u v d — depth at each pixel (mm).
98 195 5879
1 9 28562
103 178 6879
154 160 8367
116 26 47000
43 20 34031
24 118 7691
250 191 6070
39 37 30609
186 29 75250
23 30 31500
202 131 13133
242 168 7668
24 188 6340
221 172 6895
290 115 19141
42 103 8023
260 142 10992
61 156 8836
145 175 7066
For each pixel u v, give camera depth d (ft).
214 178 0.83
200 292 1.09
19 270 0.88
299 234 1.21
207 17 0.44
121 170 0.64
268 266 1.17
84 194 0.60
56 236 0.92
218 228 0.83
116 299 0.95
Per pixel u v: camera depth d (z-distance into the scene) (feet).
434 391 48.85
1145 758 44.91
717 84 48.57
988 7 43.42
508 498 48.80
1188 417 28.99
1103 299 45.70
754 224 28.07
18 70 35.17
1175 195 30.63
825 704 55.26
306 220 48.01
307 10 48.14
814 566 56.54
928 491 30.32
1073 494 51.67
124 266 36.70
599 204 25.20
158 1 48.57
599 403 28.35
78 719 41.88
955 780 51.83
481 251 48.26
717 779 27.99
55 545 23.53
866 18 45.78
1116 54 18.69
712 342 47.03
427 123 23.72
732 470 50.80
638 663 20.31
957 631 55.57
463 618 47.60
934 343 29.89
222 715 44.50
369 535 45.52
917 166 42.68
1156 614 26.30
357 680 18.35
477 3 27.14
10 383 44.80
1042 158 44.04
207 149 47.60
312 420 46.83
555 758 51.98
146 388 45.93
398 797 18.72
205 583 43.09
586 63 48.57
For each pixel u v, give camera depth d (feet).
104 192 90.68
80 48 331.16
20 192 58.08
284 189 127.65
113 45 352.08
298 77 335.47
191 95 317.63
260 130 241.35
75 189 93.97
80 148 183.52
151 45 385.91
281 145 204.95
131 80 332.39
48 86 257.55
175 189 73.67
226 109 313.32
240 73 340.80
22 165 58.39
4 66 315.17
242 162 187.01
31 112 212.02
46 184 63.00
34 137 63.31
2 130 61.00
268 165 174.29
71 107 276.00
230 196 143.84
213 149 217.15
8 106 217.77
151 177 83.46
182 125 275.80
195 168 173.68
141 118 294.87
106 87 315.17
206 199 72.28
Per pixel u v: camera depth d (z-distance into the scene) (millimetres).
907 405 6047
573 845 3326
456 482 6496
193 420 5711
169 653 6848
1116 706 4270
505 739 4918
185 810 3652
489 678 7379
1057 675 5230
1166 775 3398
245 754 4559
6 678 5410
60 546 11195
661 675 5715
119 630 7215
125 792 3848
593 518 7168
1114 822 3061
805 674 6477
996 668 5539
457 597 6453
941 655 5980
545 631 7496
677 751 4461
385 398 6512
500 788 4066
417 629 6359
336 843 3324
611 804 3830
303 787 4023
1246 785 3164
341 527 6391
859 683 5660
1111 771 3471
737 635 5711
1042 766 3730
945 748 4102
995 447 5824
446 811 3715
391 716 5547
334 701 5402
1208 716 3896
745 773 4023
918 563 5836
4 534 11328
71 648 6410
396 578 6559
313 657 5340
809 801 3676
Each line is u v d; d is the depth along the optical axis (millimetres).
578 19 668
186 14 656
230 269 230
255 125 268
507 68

· · · · ·

■ EXERCISE INSTRUCTIONS
Please show every line of the entries above that contains the word "millimetres".

■ ANSWER BELOW
Per pixel u v: camera depth d (z-distance into the scene) (millimetres).
Each line is u v d; d is the depth along the optical axis (millimetres).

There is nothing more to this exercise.